● 과제 안내
항목의 맨 처음부터 "(Antes de publicar"가 들어 있는 줄까지를 한 글자도 바꾸지 말고 그대로 인용하세요.

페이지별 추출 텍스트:
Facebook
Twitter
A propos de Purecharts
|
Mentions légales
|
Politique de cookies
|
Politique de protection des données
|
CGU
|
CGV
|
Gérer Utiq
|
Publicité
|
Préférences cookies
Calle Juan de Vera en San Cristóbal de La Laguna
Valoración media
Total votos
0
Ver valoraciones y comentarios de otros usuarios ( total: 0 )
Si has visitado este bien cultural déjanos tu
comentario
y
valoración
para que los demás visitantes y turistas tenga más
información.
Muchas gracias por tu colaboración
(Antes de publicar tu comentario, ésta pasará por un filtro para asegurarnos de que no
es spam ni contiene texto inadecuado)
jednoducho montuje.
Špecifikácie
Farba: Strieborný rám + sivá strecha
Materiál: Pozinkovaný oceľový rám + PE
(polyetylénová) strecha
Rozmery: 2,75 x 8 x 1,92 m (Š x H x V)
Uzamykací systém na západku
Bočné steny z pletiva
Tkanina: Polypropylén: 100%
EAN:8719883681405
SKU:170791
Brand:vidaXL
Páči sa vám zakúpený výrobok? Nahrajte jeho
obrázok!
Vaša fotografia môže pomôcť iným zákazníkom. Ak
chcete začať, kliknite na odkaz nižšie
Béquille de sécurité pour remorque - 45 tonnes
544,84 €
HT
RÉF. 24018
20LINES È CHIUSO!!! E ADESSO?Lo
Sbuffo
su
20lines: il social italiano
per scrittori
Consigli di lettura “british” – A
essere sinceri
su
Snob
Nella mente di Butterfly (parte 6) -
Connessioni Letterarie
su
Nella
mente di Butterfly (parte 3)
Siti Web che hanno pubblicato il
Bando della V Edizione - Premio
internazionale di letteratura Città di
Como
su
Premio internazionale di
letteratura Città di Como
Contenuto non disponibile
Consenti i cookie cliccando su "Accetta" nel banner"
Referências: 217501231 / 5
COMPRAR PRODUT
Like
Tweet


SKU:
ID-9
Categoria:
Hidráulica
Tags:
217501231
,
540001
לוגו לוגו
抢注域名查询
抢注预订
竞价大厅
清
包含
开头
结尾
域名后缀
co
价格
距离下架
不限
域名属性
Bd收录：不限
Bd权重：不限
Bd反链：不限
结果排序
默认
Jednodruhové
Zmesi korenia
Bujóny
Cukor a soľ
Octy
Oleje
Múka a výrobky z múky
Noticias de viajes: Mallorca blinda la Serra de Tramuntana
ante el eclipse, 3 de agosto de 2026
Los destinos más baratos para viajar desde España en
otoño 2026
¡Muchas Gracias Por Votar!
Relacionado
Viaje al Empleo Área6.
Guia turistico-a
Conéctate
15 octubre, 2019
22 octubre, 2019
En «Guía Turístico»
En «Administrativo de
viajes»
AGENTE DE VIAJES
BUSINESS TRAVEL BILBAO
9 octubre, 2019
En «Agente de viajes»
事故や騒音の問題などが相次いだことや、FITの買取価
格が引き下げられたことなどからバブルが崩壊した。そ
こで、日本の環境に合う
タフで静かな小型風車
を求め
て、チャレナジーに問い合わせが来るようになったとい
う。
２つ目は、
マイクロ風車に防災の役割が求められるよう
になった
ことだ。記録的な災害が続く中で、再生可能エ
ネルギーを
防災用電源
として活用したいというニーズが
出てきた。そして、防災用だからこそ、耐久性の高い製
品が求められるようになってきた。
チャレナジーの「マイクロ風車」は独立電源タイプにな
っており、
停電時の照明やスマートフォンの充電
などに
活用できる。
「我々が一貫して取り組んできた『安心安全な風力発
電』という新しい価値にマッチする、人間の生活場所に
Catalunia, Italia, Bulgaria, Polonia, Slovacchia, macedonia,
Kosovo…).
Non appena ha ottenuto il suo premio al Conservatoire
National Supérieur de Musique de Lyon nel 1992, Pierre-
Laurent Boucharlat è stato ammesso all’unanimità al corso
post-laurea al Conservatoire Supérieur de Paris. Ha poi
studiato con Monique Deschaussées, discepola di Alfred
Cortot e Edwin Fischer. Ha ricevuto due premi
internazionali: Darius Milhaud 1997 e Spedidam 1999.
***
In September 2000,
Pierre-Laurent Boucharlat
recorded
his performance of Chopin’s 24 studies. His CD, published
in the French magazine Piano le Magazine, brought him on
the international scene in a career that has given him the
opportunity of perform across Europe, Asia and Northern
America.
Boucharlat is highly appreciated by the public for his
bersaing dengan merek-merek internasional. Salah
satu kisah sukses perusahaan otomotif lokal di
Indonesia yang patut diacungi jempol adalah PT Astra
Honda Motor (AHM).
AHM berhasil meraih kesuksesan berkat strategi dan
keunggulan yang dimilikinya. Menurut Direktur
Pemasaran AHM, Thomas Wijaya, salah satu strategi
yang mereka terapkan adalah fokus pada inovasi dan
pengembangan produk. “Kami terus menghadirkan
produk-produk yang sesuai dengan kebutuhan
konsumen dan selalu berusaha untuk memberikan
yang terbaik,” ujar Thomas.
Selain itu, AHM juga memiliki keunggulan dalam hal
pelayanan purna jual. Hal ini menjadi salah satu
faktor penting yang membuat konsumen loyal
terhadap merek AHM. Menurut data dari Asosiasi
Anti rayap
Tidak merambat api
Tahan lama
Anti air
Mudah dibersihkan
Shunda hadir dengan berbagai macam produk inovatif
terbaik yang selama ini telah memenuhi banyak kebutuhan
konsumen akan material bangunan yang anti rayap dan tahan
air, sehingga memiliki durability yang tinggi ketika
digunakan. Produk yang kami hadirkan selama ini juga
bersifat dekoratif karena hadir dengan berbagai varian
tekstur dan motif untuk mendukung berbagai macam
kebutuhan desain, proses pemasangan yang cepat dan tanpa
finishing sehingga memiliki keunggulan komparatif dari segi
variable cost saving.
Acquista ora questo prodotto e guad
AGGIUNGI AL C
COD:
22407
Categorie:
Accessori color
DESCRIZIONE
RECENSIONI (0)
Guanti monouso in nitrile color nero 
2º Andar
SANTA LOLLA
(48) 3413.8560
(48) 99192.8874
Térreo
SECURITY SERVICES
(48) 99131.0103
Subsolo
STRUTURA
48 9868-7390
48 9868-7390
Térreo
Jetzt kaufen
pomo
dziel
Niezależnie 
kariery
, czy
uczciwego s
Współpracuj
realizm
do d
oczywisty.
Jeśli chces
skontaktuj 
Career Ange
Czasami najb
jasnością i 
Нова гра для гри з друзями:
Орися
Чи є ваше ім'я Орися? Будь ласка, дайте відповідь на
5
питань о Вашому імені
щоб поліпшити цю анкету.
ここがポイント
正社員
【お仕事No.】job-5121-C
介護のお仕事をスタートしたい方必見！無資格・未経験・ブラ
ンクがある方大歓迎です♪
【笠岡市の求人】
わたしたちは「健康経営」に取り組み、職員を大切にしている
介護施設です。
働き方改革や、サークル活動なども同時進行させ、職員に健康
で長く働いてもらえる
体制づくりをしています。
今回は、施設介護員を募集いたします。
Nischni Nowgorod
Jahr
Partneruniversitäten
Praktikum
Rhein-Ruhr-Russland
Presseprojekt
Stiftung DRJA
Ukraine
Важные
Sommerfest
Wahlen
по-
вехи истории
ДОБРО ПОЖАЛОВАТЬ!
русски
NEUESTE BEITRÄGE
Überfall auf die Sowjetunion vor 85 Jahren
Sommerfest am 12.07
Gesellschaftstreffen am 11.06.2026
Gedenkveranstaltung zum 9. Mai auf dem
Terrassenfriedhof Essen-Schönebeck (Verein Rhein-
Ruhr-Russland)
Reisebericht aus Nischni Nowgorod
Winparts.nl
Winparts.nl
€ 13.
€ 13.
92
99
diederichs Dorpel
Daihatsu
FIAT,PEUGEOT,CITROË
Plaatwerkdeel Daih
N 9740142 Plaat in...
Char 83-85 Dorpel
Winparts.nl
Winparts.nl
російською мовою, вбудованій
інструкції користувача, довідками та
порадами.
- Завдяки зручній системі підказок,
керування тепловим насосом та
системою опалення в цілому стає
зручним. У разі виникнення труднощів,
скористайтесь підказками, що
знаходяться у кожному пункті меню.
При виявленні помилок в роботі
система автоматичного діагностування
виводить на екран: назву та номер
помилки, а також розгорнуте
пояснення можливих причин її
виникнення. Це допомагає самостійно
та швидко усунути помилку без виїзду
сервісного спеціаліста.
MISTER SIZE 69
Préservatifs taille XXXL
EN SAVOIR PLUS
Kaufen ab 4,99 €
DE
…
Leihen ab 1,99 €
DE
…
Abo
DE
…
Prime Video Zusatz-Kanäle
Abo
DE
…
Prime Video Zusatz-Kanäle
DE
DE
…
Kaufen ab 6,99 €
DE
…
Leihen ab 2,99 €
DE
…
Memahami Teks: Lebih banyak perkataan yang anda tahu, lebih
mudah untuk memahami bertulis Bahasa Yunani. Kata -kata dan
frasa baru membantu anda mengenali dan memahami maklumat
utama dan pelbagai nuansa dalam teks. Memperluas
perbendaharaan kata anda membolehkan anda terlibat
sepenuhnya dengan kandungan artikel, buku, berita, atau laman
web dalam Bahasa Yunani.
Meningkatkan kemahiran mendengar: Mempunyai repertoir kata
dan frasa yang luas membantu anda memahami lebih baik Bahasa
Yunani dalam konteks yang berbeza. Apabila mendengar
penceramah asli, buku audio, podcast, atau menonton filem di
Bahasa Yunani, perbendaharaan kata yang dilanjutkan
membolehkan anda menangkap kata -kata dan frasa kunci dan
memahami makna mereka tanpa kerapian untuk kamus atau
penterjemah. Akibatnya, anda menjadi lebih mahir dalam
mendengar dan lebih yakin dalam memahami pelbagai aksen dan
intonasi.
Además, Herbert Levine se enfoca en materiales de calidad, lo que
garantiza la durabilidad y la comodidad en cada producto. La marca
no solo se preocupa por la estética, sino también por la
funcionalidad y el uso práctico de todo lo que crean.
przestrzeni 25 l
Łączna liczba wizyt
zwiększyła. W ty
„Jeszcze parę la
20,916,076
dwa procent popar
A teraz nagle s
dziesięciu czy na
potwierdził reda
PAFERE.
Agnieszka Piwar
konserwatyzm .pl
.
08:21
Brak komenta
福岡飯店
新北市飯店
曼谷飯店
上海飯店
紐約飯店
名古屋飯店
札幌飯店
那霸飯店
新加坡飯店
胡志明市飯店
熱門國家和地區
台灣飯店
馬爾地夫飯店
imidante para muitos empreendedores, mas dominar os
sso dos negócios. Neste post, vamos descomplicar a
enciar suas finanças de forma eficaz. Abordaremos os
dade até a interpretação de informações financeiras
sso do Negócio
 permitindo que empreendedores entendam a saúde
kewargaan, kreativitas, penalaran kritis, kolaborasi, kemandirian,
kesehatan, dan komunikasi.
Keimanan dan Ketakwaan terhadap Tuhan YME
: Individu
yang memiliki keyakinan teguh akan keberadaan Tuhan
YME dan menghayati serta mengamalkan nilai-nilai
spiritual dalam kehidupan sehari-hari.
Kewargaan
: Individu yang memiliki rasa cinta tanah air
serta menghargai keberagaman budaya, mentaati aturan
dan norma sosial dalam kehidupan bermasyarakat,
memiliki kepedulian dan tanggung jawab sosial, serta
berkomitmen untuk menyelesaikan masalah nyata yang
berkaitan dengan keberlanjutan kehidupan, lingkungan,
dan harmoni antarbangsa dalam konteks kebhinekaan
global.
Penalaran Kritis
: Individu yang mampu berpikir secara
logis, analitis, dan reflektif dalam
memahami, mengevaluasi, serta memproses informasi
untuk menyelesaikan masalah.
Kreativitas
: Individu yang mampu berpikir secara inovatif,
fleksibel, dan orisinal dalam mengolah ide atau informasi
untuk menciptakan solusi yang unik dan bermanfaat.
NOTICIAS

● 답안 작성란
Facebook
Twitter
A propos de Purecharts
|
Mentions légales
|
Politique de cookies
|
Politique de protection des données
|
CGU
|
CGV
|
Gérer Utiq
|
Publicité
|
Préférences cookies
Calle Juan de Vera en San Cristóbal de La Laguna
Valoración media
Total votos
0
Ver valoraciones y comentarios de otros usuarios ( total: 0 )
Si has visitado este bien cultural déjanos tu
comentario
y
valoración
para que los demás visitantes y turistas tenga más
información.
Muchas gracias por tu colaboración
(Antes de publicar tu comentario, ésta pasará por un filtro para asegurarnos de que no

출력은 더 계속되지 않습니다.